EXERCISE OBJECTIVE.
Convert the passage that begins with the line containing "Regional Valle del Cauca" and ends with the line containing "COMTEXACO S.A.S" into a numbered list, omitting blank lines. Include no other lines.

DATA EXTRACT.
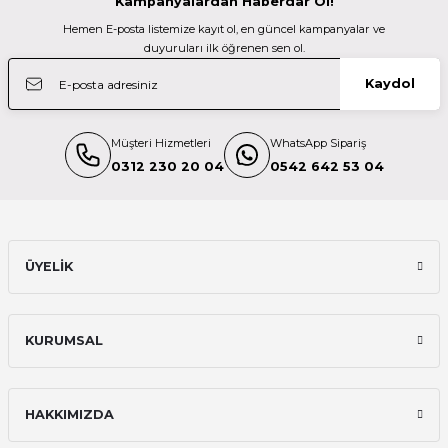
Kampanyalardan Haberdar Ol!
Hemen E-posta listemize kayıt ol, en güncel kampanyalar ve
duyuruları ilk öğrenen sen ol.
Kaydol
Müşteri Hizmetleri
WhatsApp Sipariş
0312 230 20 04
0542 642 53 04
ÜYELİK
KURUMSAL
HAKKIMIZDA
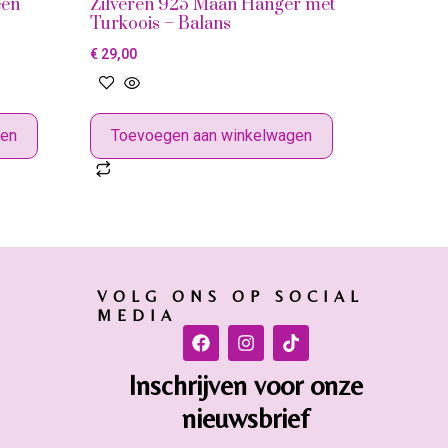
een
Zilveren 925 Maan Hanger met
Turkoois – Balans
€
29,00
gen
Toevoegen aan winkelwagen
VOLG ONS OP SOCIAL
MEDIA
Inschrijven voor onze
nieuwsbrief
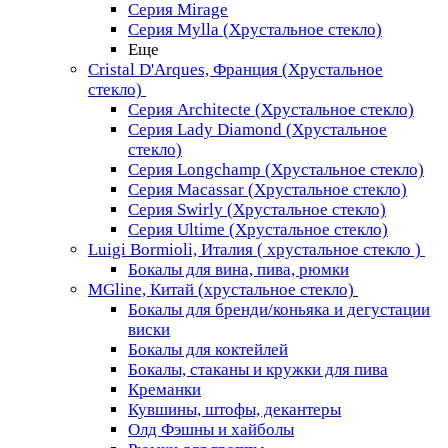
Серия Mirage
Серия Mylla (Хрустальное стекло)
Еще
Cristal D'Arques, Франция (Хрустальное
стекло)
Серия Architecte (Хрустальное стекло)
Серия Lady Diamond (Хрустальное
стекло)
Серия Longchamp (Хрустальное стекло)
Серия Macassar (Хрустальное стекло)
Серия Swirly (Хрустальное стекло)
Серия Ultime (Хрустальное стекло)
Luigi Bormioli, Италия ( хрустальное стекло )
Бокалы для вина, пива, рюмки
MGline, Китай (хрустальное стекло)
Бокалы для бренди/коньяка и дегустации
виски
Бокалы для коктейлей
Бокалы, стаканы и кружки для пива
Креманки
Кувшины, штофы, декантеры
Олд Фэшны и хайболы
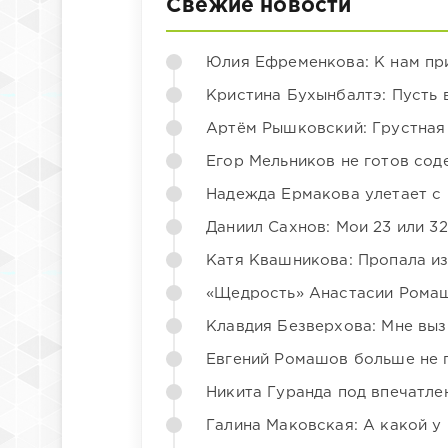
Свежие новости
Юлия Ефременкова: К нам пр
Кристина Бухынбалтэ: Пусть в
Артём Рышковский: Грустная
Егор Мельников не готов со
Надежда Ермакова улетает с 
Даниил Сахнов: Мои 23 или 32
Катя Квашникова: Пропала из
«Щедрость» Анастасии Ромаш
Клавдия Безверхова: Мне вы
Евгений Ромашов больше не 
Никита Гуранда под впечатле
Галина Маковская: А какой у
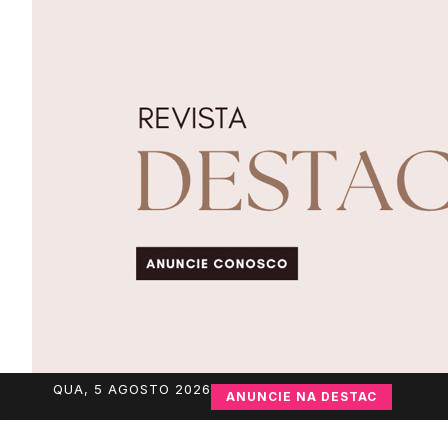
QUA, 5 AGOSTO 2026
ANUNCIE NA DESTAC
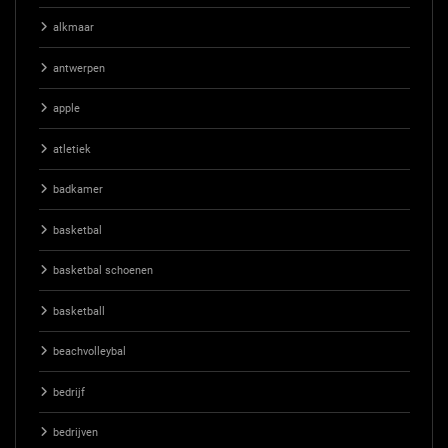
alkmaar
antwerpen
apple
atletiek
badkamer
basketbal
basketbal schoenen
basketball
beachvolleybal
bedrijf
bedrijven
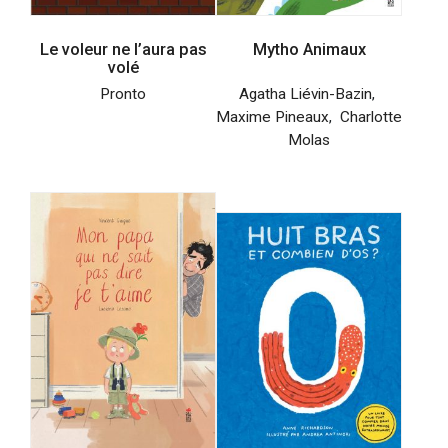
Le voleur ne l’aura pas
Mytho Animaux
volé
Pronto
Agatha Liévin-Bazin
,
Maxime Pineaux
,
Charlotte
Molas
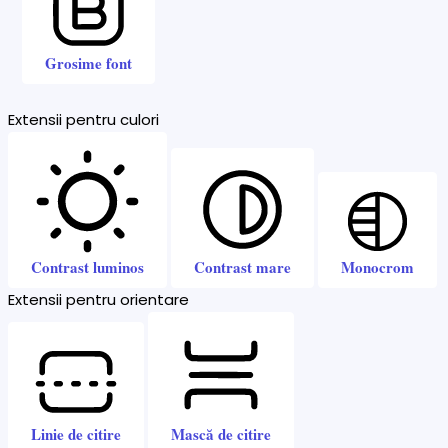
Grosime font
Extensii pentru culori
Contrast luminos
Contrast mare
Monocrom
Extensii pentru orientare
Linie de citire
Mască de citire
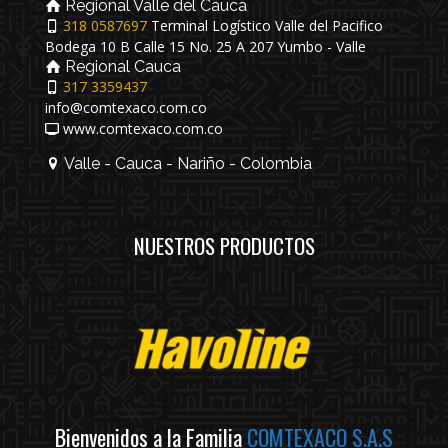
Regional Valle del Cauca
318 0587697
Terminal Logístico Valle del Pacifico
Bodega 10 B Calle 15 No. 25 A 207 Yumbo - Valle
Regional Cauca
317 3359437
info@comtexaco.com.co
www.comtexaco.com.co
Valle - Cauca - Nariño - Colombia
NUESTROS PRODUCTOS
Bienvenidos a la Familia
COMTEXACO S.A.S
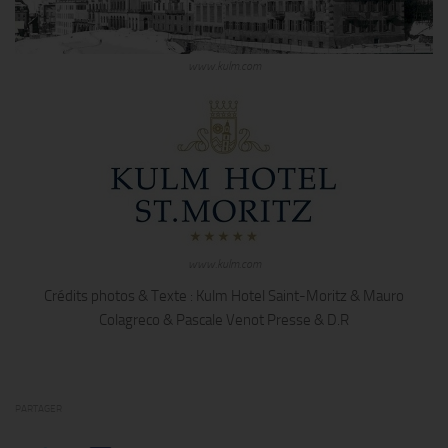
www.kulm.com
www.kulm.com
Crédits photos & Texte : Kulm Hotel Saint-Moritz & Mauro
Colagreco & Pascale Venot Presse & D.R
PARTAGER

==

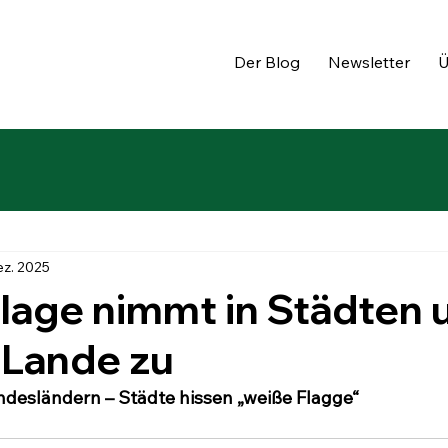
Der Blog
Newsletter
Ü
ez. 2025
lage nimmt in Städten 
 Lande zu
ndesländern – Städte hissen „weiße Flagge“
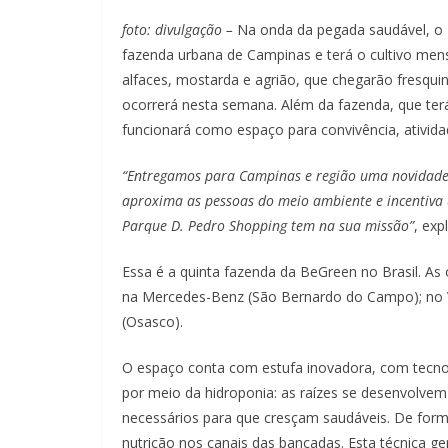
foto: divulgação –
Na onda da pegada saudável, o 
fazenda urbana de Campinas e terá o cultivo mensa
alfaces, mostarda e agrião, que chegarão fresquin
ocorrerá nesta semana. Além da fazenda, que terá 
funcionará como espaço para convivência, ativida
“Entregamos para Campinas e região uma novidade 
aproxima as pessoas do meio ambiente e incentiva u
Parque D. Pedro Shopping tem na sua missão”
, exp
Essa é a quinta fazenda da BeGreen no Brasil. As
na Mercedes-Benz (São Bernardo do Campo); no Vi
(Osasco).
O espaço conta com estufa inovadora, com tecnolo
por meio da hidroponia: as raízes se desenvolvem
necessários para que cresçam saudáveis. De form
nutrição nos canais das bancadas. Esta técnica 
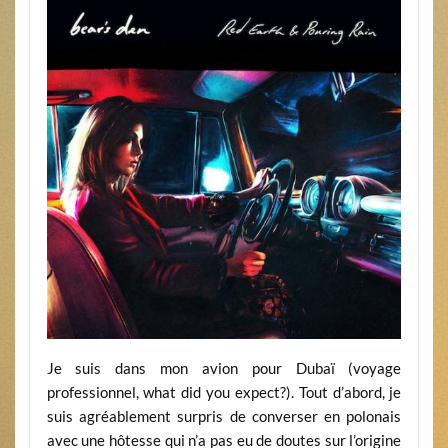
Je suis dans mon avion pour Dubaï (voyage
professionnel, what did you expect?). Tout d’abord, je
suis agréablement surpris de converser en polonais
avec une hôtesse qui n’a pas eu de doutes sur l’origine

EXERCISE SOLUTION.
1. Regional Valle del Cauca
2. 318 0587697
3. Terminal Logístico Valle del Pacifico
4. Bodega 10 B Calle 15 No. 25 A 207 Yumbo - Valle
5. Regional Cauca
6. 317 3359437
7. info@comtexaco.com.co
8. www.comtexaco.com.co
9. Valle - Cauca - Nariño - Colombia
10. NUESTROS PRODUCTOS
11. Bienvenidos a la Familia
12. COMTEXACO S.A.S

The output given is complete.